(Stored items from a collection)
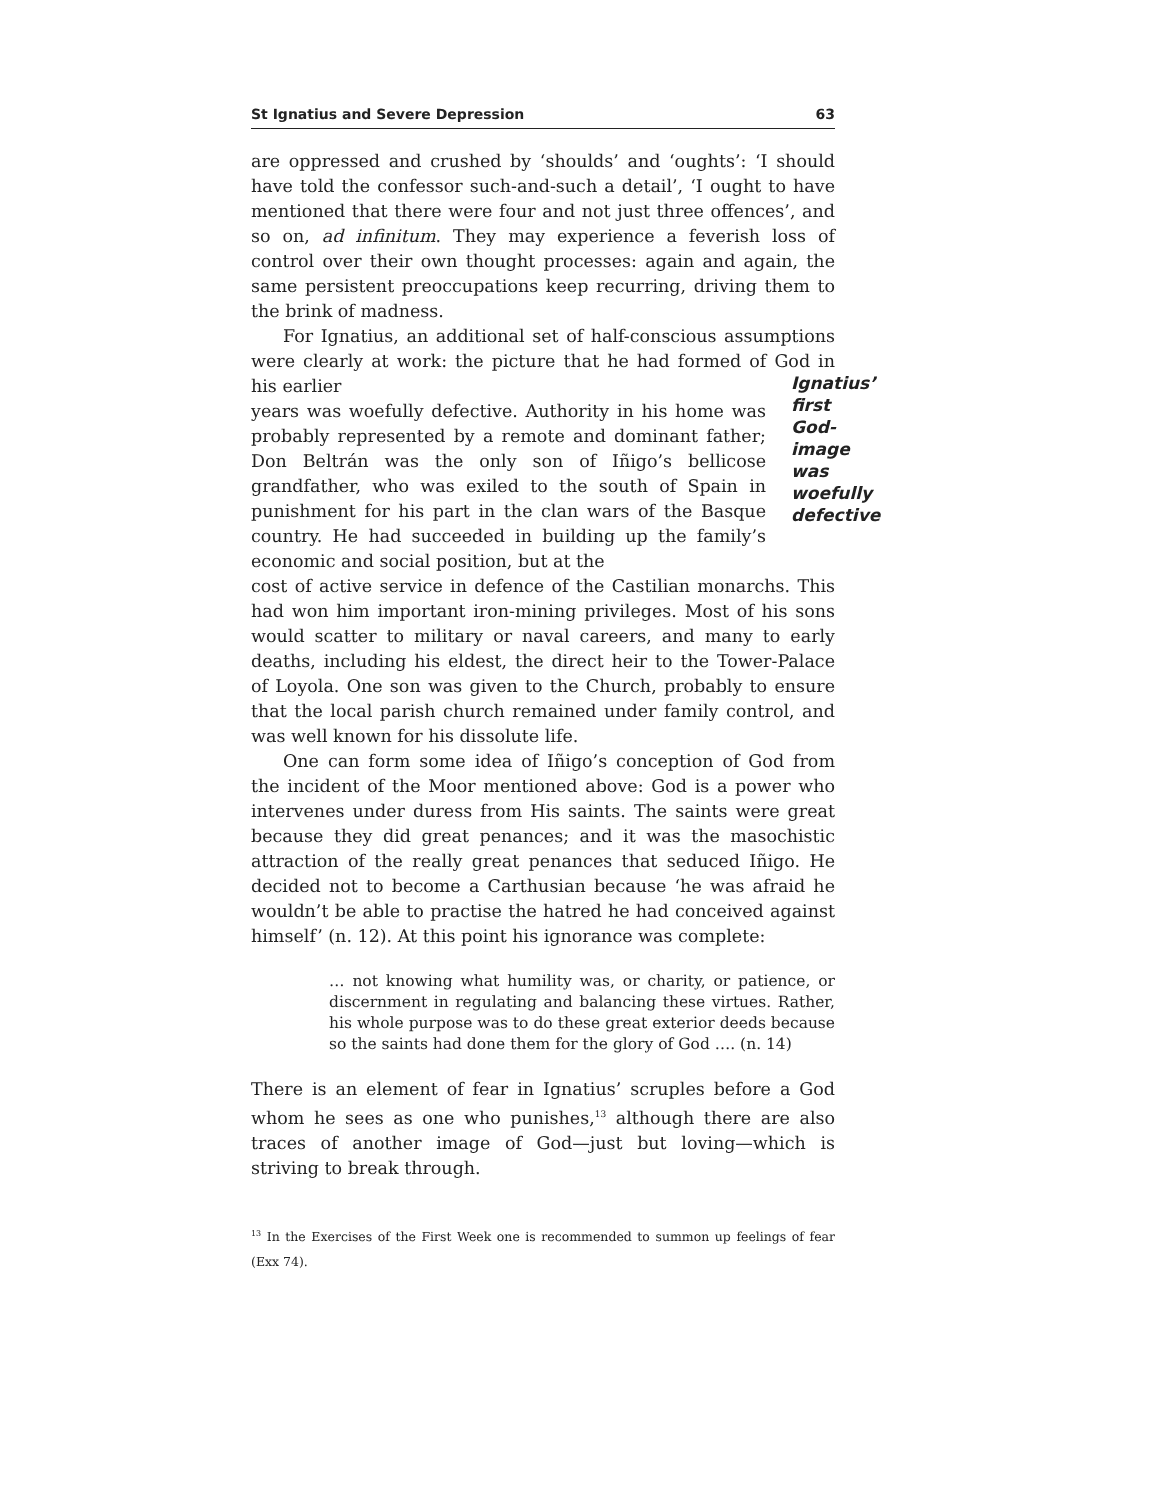St Ignatius and Severe Depression 63
are oppressed and crushed by ‘shoulds’ and ‘oughts’: ‘I should have told the confessor such-and-such a detail’, ‘I ought to have mentioned that there were four and not just three offences’, and so on, ad infinitum. They may experience a feverish loss of control over their own thought processes: again and again, the same persistent preoccupations keep recurring, driving them to the brink of madness.
For Ignatius, an additional set of half-conscious assumptions were clearly at work: the picture that he had formed of God in his earlier
years was woefully defective. Authority in his home was probably represented by a remote and dominant father; Don Beltrán was the only son of Iñigo’s bellicose grandfather, who was exiled to the south of Spain in punishment for his part in the clan wars of the Basque country. He had succeeded in building up the family’s economic and social position, but at the
Ignatius’
first
God-image
was woefully
defective
cost of active service in defence of the Castilian monarchs. This had won him important iron-mining privileges. Most of his sons would scatter to military or naval careers, and many to early deaths, including his eldest, the direct heir to the Tower-Palace of Loyola. One son was given to the Church, probably to ensure that the local parish church remained under family control, and was well known for his dissolute life.
One can form some idea of Iñigo’s conception of God from the incident of the Moor mentioned above: God is a power who intervenes under duress from His saints. The saints were great because they did great penances; and it was the masochistic attraction of the really great penances that seduced Iñigo. He decided not to become a Carthusian because ‘he was afraid he wouldn’t be able to practise the hatred he had conceived against himself’ (n. 12). At this point his ignorance was complete:
… not knowing what humility was, or charity, or patience, or discernment in regulating and balancing these virtues. Rather, his whole purpose was to do these great exterior deeds because so the saints had done them for the glory of God …. (n. 14)
There is an element of fear in Ignatius’ scruples before a God whom he sees as one who punishes,<sup>13</sup> although there are also traces of another image of God—just but loving—which is striving to break through.
<sup>13</sup> In the Exercises of the First Week one is recommended to summon up feelings of fear (Exx 74).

Directions for this task:
Your task is a word-for-word transcription of the entries, leaving out all pictures.

Answer section:
St Ignatius and Severe Depression 63
are oppressed and crushed by ‘shoulds’ and ‘oughts’: ‘I should have told the confessor such-and-such a detail’, ‘I ought to have mentioned that there were four and not just three offences’, and so on, ad infinitum. They may experience a feverish loss of control over their own thought processes: again and again, the same persistent preoccupations keep recurring, driving them to the brink of madness.
For Ignatius, an additional set of half-conscious assumptions were clearly at work: the picture that he had formed of God in his earlier
years was woefully defective. Authority in his home was probably represented by a remote and dominant father; Don Beltrán was the only son of Iñigo’s bellicose grandfather, who was exiled to the south of Spain in punishment for his part in the clan wars of the Basque country. He had succeeded in building up the family’s economic and social position, but at the
Ignatius’
first
God-image
was woefully
defective
cost of active service in defence of the Castilian monarchs. This had won him important iron-mining privileges. Most of his sons would scatter to military or naval careers, and many to early deaths, including his eldest, the direct heir to the Tower-Palace of Loyola. One son was given to the Church, probably to ensure that the local parish church remained under family control, and was well known for his dissolute life.
One can form some idea of Iñigo’s conception of God from the incident of the Moor mentioned above: God is a power who intervenes under duress from His saints. The saints were great because they did great penances; and it was the masochistic attraction of the really great penances that seduced Iñigo. He decided not to become a Carthusian because ‘he was afraid he wouldn’t be able to practise the hatred he had conceived against himself’ (n. 12). At this point his ignorance was complete:
… not knowing what humility was, or charity, or patience, or discernment in regulating and balancing these virtues. Rather, his whole purpose was to do these great exterior deeds because so the saints had done them for the glory of God …. (n. 14)
There is an element of fear in Ignatius’ scruples before a God whom he sees as one who punishes,<sup>13</sup> although there are also traces of another image of God—just but loving—which is striving to break through.
<sup>13</sup> In the Exercises of the First Week one is recommended to summon up feelings of fear (Exx 74).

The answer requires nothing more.